Has any business school ever produced a paper worth a damn?
https://www.hbs.edu/ris/Publication%20Files/24-038_51f8444f-...
jvanderbot|1 year ago
Providing a lower bound on value, and furthermore one that is astronomically high, is extremely useful as an eye-opener. This is a useful result for policy-makers.
mitjam|1 year ago
doctorpangloss|1 year ago
The research from Fader at Wharton is pretty significant.
acc4everypici|1 year ago
and even more than that, what matters is the capability of the paper to sway the opinion of real power.
our experience dealing with power may vary, in mine, power does not respond to "reasoning" nor any of that stuff.
nonetheless, I agree with your sentiment. why does science demand replication? IMO, a key underlying consequence is that ideas must be transferred, given away before they can be science.
the ideology of "real" human-centric science is equivalent to open source mindset. so then, my question is what to call all that research that happens, privately, in secret and under a lot of NDAs.... it is not science; that is product development.
darby_nine|1 year ago
> To reproduce all widely-used OSS once (e.g., the idea of OSS still exists, but all current OSS is deleted and needs to be coded from scratch), using programmers at the average developer wage from India, it would require an investment of $1.22 billion. In contrast, if we use the average developer wage from the United States, then reproducing all widely-used OSS would require an investment of $6.22 billion. Using a pool of programmers from across the world, weighed based on the existing geographic contributions to OSS as discussed above, would lead to an investment somewhere in between the low and high-income country, $4.15 billion.
Note that they just assume that you can basically hire programmers to type that out and extrapolate from lines of code.

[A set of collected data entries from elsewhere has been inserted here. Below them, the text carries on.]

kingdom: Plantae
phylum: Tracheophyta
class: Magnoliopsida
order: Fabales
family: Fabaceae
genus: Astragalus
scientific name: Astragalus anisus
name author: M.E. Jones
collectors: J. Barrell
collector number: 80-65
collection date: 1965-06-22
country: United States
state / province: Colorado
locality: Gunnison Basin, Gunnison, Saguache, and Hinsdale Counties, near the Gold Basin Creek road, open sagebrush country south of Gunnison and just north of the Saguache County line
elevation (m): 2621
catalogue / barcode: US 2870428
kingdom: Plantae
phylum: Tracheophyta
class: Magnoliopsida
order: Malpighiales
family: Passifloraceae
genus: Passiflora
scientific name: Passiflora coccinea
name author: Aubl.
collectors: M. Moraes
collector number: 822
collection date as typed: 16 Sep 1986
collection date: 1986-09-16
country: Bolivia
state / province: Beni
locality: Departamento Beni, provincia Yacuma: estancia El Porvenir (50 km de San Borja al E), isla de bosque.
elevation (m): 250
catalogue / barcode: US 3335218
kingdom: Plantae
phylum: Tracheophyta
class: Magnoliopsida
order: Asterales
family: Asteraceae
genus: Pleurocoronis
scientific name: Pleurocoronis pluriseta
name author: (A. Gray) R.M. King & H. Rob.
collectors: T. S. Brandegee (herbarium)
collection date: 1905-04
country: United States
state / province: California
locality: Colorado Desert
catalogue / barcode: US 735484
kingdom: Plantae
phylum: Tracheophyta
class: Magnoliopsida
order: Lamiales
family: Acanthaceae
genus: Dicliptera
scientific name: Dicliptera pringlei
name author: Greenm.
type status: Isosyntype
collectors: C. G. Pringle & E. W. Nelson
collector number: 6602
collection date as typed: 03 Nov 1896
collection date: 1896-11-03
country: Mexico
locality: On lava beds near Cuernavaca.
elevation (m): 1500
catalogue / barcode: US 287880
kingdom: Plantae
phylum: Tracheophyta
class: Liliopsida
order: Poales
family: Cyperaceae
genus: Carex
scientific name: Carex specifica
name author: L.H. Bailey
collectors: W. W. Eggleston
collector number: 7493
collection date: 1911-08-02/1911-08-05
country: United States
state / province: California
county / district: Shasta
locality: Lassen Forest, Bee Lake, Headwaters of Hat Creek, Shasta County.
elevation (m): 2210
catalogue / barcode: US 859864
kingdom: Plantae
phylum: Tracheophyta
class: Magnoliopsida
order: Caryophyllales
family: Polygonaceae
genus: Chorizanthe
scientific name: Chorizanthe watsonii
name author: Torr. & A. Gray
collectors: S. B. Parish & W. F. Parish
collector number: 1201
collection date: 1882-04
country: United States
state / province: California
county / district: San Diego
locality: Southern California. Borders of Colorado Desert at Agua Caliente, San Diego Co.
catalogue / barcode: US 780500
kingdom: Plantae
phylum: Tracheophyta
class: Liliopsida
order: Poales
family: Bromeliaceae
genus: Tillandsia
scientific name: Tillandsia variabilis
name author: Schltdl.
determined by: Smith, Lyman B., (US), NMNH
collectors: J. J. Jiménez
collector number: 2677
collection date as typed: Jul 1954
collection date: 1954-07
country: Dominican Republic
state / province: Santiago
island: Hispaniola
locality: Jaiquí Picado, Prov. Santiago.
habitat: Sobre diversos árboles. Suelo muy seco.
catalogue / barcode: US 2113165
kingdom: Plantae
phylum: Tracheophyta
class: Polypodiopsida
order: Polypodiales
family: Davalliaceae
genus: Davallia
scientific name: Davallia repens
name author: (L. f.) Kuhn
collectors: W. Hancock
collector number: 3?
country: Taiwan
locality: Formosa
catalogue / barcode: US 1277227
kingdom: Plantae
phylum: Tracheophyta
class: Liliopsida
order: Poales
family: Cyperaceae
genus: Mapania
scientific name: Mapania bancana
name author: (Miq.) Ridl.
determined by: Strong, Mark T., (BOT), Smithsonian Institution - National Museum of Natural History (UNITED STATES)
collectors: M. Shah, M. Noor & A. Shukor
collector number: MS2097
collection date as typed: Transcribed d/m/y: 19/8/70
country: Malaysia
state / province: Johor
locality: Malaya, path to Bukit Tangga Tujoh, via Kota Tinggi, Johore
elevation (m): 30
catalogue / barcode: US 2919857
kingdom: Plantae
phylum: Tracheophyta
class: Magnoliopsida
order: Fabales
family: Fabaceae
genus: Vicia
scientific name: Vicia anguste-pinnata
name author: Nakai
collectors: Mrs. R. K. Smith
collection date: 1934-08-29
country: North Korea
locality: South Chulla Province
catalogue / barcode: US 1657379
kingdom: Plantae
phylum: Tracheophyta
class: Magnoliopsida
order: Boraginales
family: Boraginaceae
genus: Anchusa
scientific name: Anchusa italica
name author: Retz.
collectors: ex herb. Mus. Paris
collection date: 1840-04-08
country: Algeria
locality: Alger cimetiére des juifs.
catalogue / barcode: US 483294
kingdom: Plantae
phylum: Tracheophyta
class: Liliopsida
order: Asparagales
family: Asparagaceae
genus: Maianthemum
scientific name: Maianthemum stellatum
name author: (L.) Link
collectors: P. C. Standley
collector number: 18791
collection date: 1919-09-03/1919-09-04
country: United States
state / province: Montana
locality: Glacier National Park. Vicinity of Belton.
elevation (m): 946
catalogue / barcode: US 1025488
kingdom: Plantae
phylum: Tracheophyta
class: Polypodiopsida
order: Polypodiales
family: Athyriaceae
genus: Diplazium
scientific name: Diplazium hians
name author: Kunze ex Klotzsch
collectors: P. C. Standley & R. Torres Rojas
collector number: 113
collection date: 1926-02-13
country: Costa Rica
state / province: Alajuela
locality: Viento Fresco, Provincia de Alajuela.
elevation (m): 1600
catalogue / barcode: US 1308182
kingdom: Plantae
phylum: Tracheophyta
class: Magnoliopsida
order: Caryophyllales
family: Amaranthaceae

So I'm guessing this is off by at least one order of magnitude.
Granted, I'm not sure if I have a better option, but I'd probably start with sampling OSS contributors to figure out how much time they actually devote to OSS.
Paper is here for the curious: https://www.hbs.edu/ris/Publication%20Files/24-038_51f8444f-...
meiraleal|1 year ago
hyperpape|1 year ago
https://hachyderm.io/@hyperpape/111784908079127255
whit537|1 year ago
https://openpath.chadwhitacre.com/2024/questioning-the-value...
https://news.ycombinator.com/item?id=39340146
https://news.ycombinator.com/item?id=39340277
jchanimal|1 year ago
Terr_|1 year ago
Let's not forget the new cost of taking those bajillion different implementations and making them compatible.